==== Stored data ====

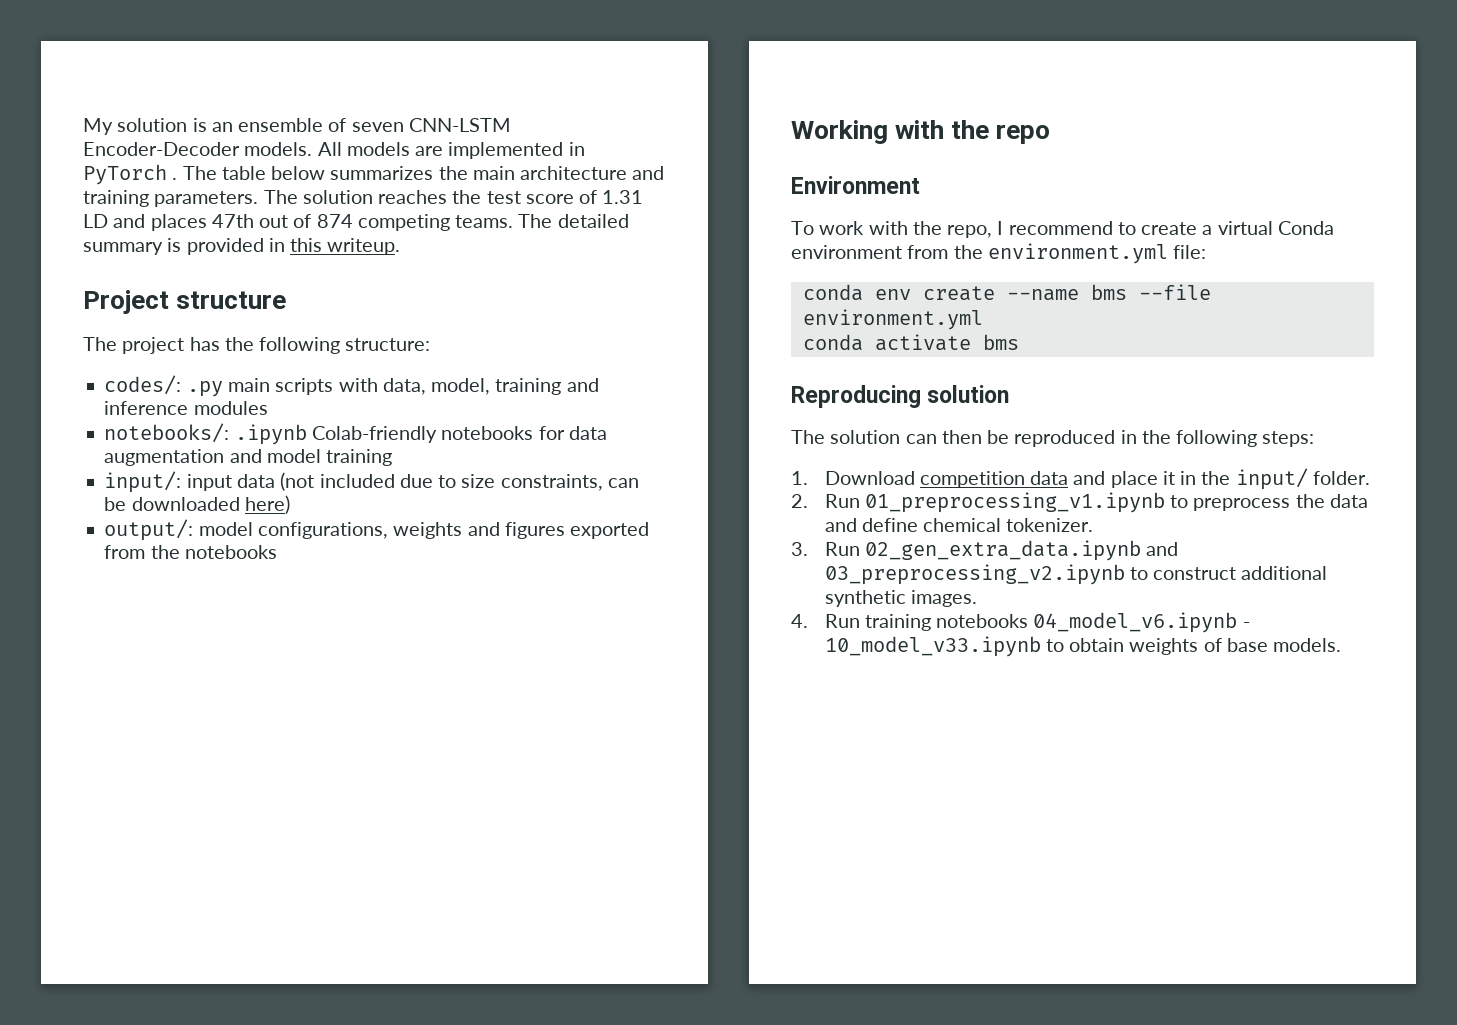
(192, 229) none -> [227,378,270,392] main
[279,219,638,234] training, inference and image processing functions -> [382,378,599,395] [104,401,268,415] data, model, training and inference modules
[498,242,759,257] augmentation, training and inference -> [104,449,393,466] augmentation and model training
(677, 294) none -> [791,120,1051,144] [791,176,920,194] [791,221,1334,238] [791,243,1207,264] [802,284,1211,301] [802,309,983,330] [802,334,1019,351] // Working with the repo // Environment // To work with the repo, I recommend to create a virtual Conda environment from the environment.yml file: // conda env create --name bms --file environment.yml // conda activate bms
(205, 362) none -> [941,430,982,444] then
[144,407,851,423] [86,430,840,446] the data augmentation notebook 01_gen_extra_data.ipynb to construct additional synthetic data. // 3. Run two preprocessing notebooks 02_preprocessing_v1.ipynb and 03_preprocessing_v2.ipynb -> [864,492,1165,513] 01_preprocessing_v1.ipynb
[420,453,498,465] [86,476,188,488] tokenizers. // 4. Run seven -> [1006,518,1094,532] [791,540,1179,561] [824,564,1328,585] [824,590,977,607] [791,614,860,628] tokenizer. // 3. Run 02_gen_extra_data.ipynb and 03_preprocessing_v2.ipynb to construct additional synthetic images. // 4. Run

====

= Task =
Out of the data above, transcribe exactly and only the lines starting with the line that has "[279,219,638,234] training, inference" and going on through the line that has "(205, 362) none -> [941,430,982,444] then", both included.

= Task solution =
[279,219,638,234] training, inference and image processing functions -> [382,378,599,395] [104,401,268,415] data, model, training and inference modules
[498,242,759,257] augmentation, training and inference -> [104,449,393,466] augmentation and model training
(677, 294) none -> [791,120,1051,144] [791,176,920,194] [791,221,1334,238] [791,243,1207,264] [802,284,1211,301] [802,309,983,330] [802,334,1019,351] // Working with the repo // Environment // To work with the repo, I recommend to create a virtual Conda environment from the environment.yml file: // conda env create --name bms --file environment.yml // conda activate bms
(205, 362) none -> [941,430,982,444] then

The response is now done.